INFORMATION PROVIDED.
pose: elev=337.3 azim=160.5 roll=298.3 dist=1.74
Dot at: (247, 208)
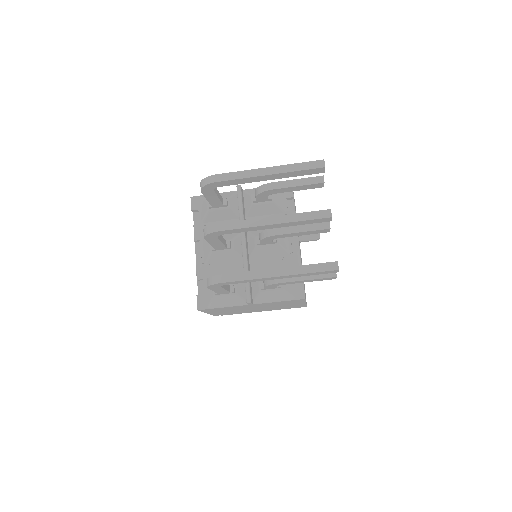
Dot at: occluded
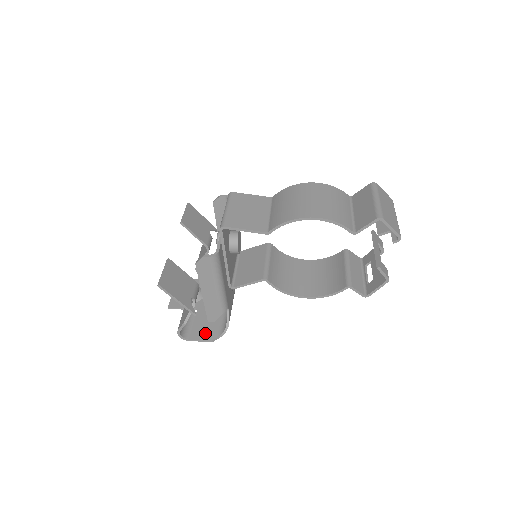
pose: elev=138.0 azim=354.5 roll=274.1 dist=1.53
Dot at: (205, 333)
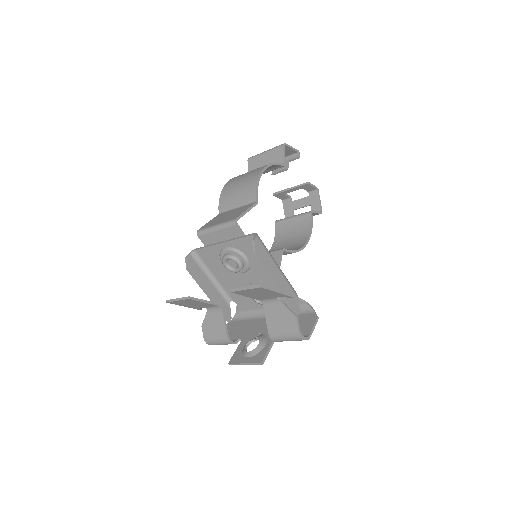
Dot at: (307, 324)
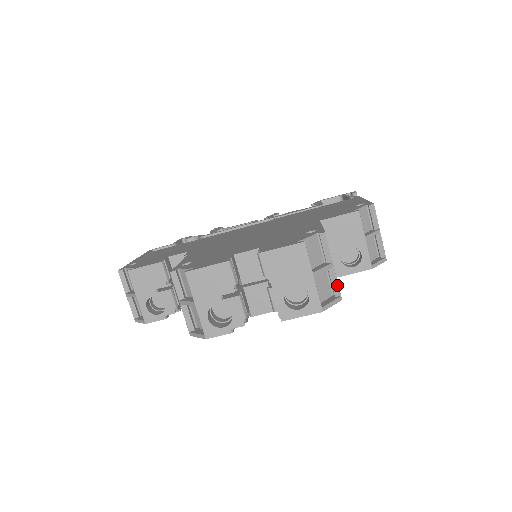
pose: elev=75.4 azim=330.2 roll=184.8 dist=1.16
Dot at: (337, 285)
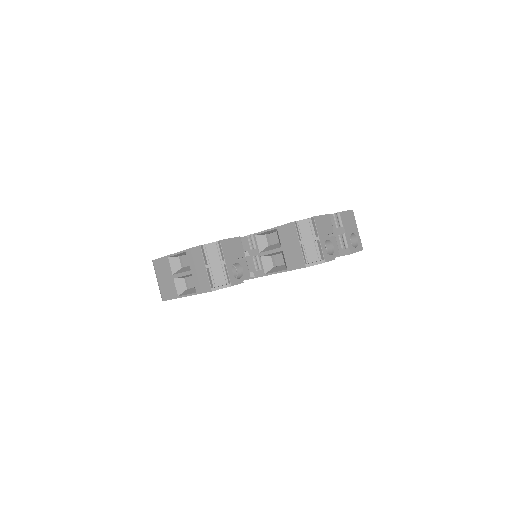
Dot at: occluded
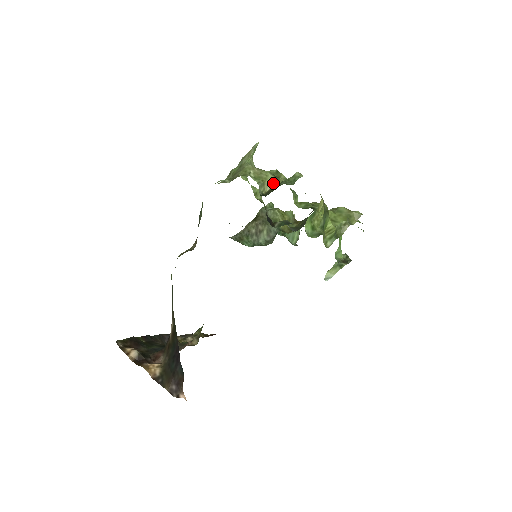
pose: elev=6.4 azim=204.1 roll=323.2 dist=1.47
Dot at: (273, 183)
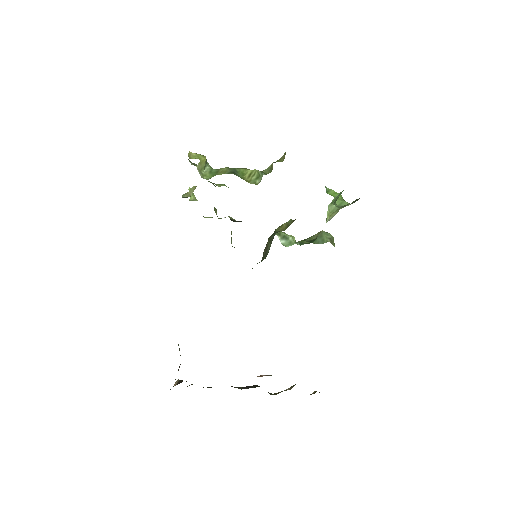
Dot at: (194, 189)
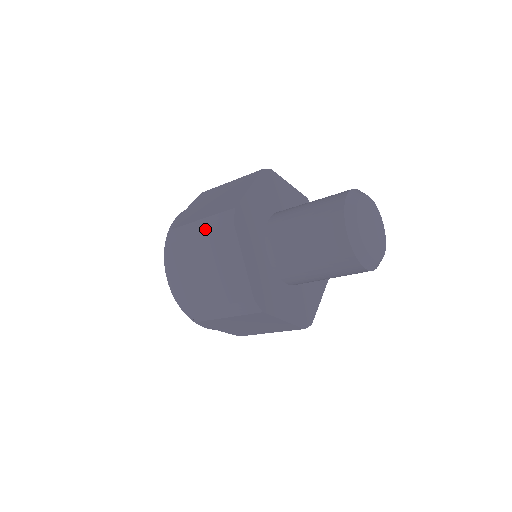
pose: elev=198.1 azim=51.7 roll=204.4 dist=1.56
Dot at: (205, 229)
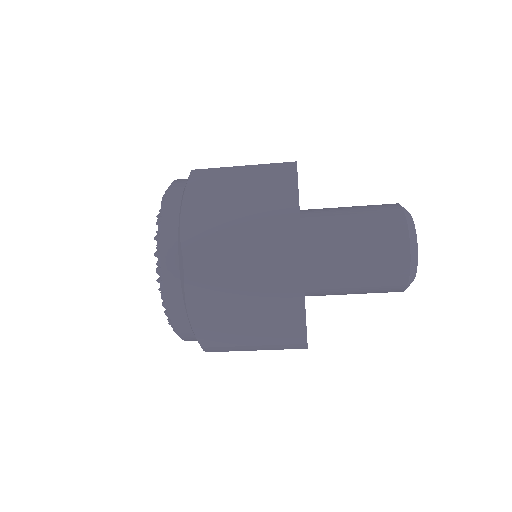
Dot at: (253, 271)
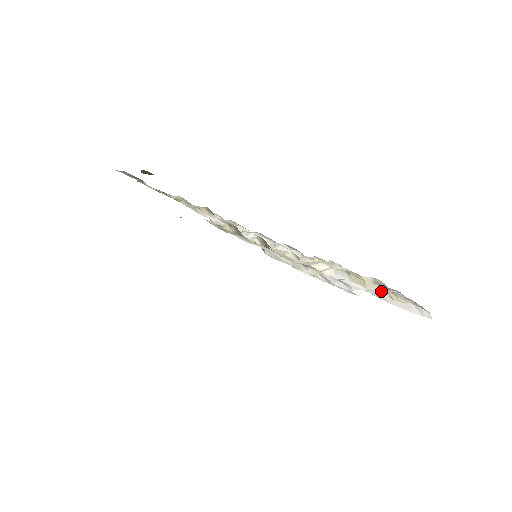
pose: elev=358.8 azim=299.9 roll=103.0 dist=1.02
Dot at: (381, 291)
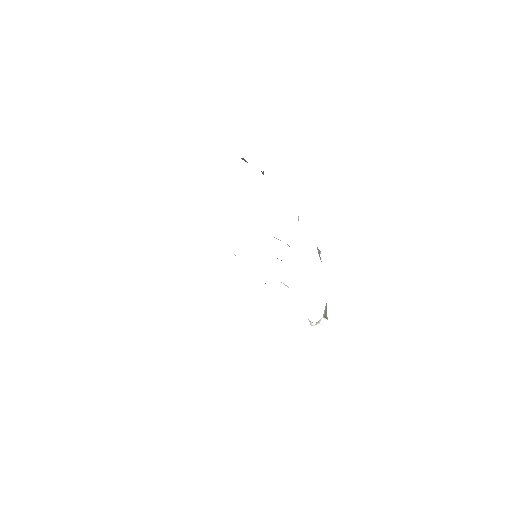
Dot at: occluded
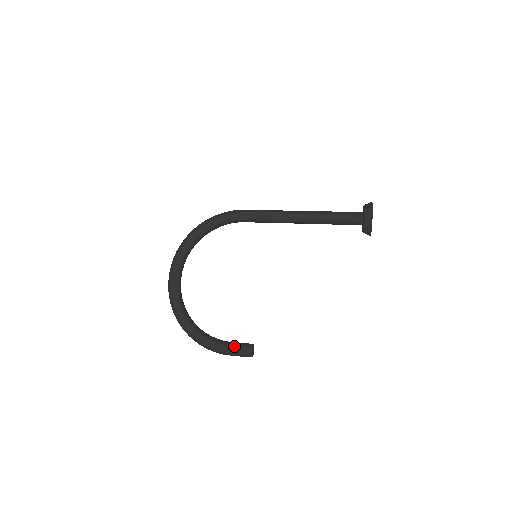
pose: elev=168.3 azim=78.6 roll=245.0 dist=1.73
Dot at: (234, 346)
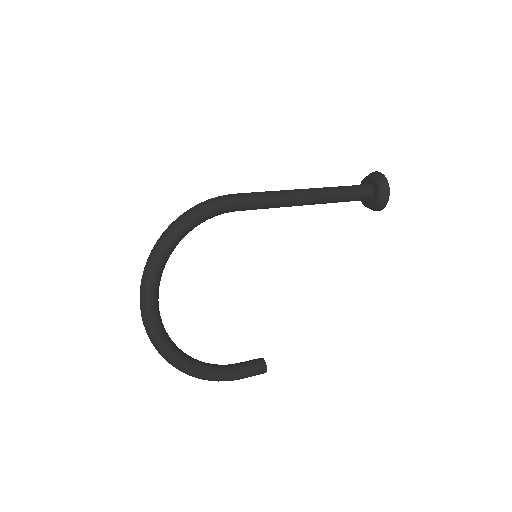
Dot at: (247, 370)
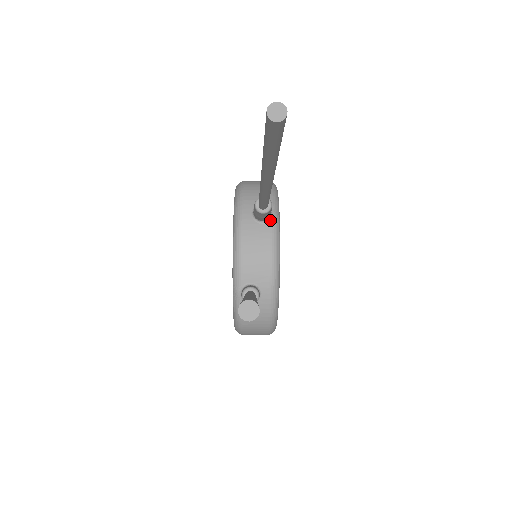
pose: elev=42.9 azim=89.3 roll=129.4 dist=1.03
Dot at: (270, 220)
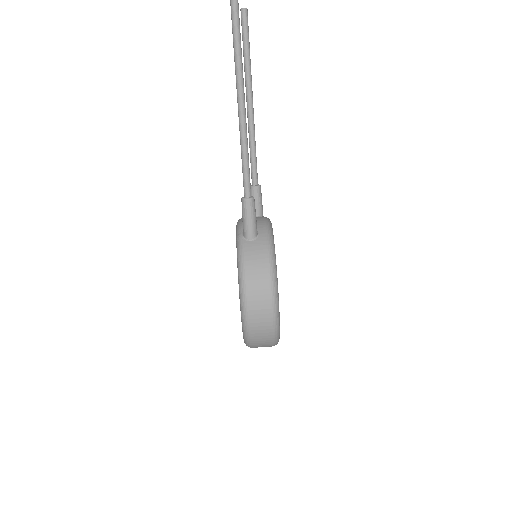
Dot at: occluded
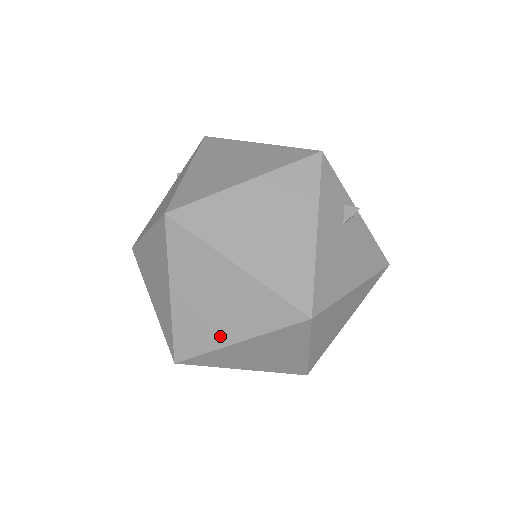
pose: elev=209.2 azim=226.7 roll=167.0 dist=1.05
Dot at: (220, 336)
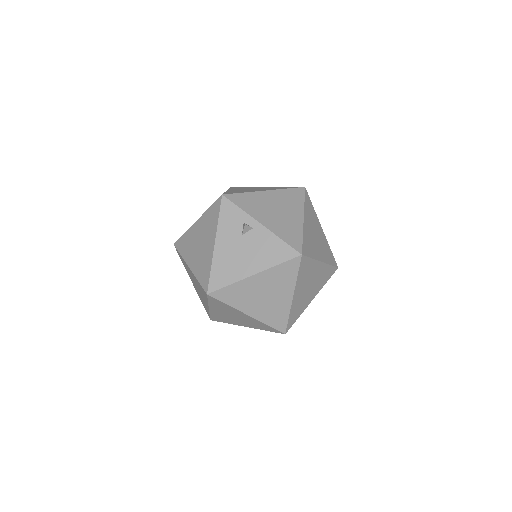
Dot at: (206, 305)
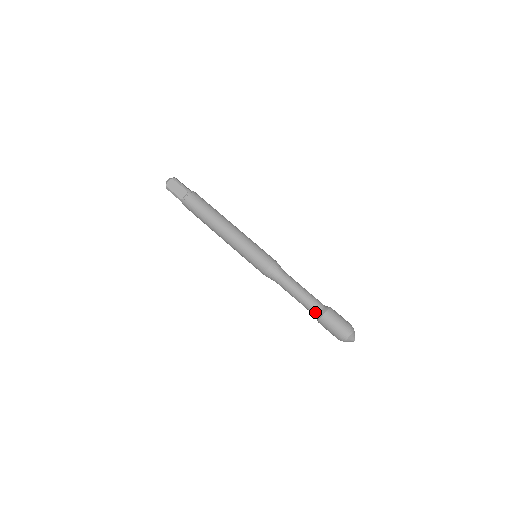
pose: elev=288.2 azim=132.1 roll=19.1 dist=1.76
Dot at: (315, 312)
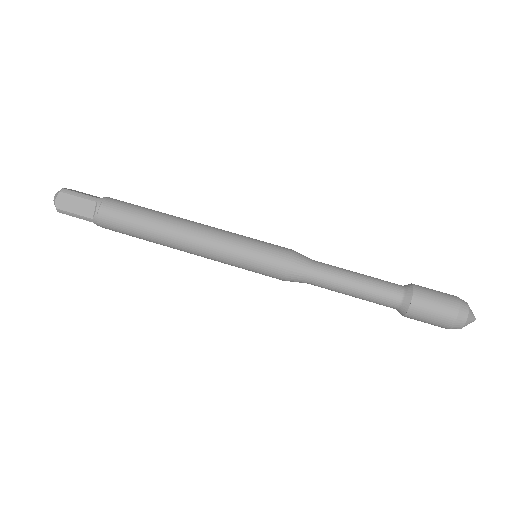
Dot at: (394, 303)
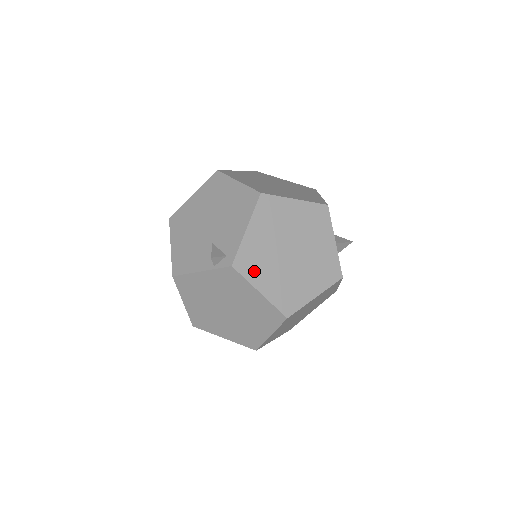
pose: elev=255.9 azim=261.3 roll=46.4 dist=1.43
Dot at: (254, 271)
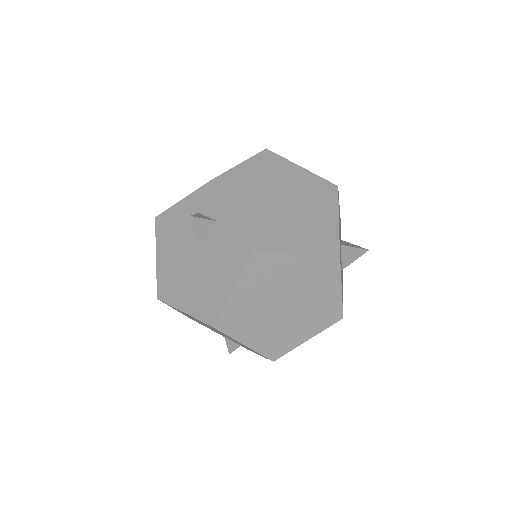
Dot at: occluded
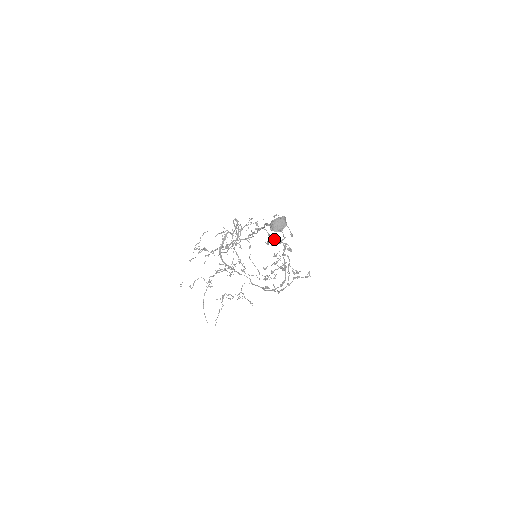
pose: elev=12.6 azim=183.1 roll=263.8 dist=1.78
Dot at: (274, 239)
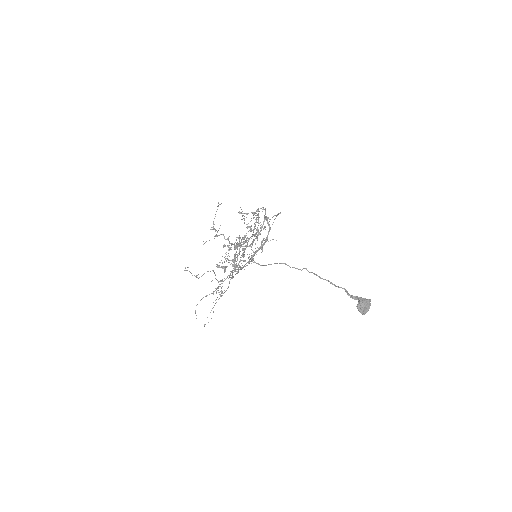
Dot at: (255, 225)
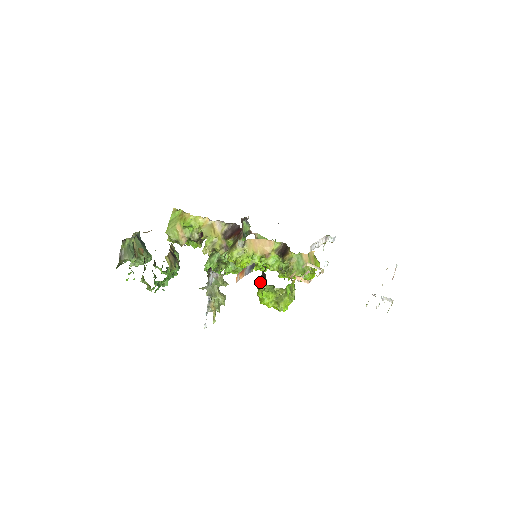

GIVEN INSTRUCTION. Retype every line of the records above exactly, leaving out the pictures.

RESPONSE TO THIS TASK.
pose: elev=337.3 azim=160.5 roll=298.3 dist=1.74
Dot at: (247, 208)
Dot at: occluded
pose: elev=138.0 azim=354.5 roll=274.1 dist=1.53
Dot at: (205, 333)
Dot at: (307, 324)
pose: elev=75.4 azim=330.2 roll=184.8 dist=1.16
Dot at: (337, 285)
Dot at: occluded
pose: elev=6.4 azim=204.1 roll=323.2 dist=1.47
Dot at: (273, 183)
Dot at: (194, 189)
pose: elev=198.1 azim=51.7 roll=204.4 dist=1.56
Dot at: (205, 229)
Dot at: (253, 271)
pose: elev=358.8 azim=299.9 roll=103.0 dist=1.02
Dot at: (381, 291)
Dot at: occluded
pose: elev=168.3 azim=78.6 roll=245.0 dist=1.73
Dot at: (234, 346)
Dot at: (247, 370)
pose: elev=42.9 azim=89.3 roll=129.4 dist=1.03
Dot at: (270, 220)
Dot at: occluded
pose: elev=209.2 azim=226.7 roll=167.0 dist=1.05
Dot at: (220, 336)
Dot at: (206, 305)
pose: elev=288.2 azim=132.1 roll=19.1 dist=1.76
Dot at: (315, 312)
Dot at: (394, 303)
pose: elev=255.9 azim=261.3 roll=46.4 dist=1.43
Dot at: (254, 271)
Dot at: occluded
pose: elev=12.6 azim=183.1 roll=263.8 dist=1.78
Dot at: (274, 239)
Dot at: (255, 225)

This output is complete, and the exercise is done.